C. Pure gonadal dysgenesis patients have bilateral streak gonads and usually present as females with sexual immaturity. Both the testicular tissue and the streak gonad are at risk for tumor formation. The testis has about a 30% incidence of gonadoblastoma (a non-seminomatous tumor) which may become invasive. The highest risk is in those with pure gonadal dysgenesis with 46 XY chromosomes.
Most of these gonadoblastomas occur in the second and third decade of life and may undergo spontaneous regression; but when they metastasize, they usually do so from the germ cell element. The streak gonad may give rise to malignant neoplasms such as dysgerminoma (seminoma arising in ovary). Streak gonads rarely produce non-seminomatous tumors.

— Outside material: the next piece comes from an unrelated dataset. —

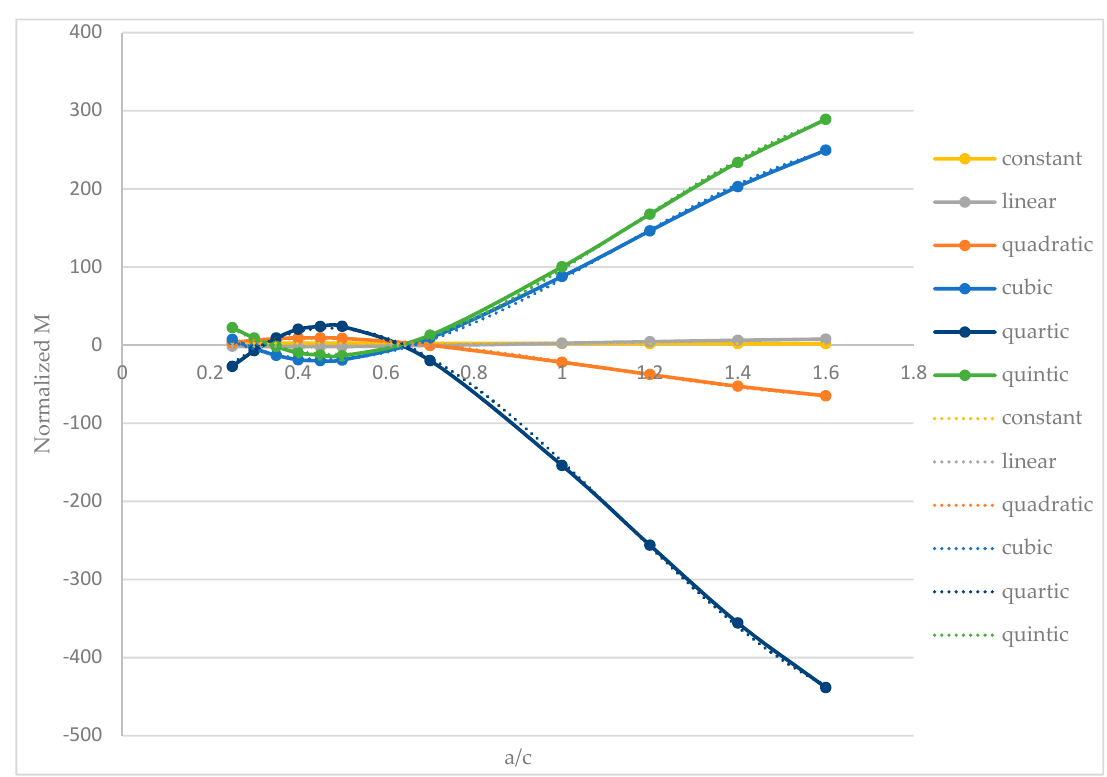
Figure A2. Polynomial fitting curves of the normalized M functions of Equation (18) for different initial external circumferential crack aspect ratios. The dotted lines indicate the fitting curves and the goodness of fit indicate more than 99%.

D. True hermaphrodites. These patients have both ovarian and testicular tissue and the chromosome pattern is variable. Almost half the cases are described as unilateral, in which an ovotestis is found on one side and an ovary or testis on the other. Next most common is the lateral form, where there is a testis on one side and an ovary on the other. The ovary is usually on the left side. In the bilateral form (20% of cases) there is an ovotestis on each side. Those with a Y chromosome, and especially those with a testis rather than an ovotestis, are at risk for either a gonadoblastoma (non-seminomatous) or a dysgerminoma/seminoma (seminomatous) tumor.
E. Male pseudohermaphrodites. The only group in this category at risk are those with androgen insensitivity bringing about testicular feminization. These patients have a normal female phenotype but XY karyotype and present with primary amenorrhea, as they have no female internal genitalia, or they present with hernias containing testes. Retained intra-abdominal testes may give rise to seminoma.
In the Middle East, the rate of schistosoma infection in boys in endemic areas is high and may lead to carcinoma of the bladder, usually squamous, in young adults.
Abdominal or retroperitoneal external beam radiation may increase the chance for developing carcinoma of the kidney.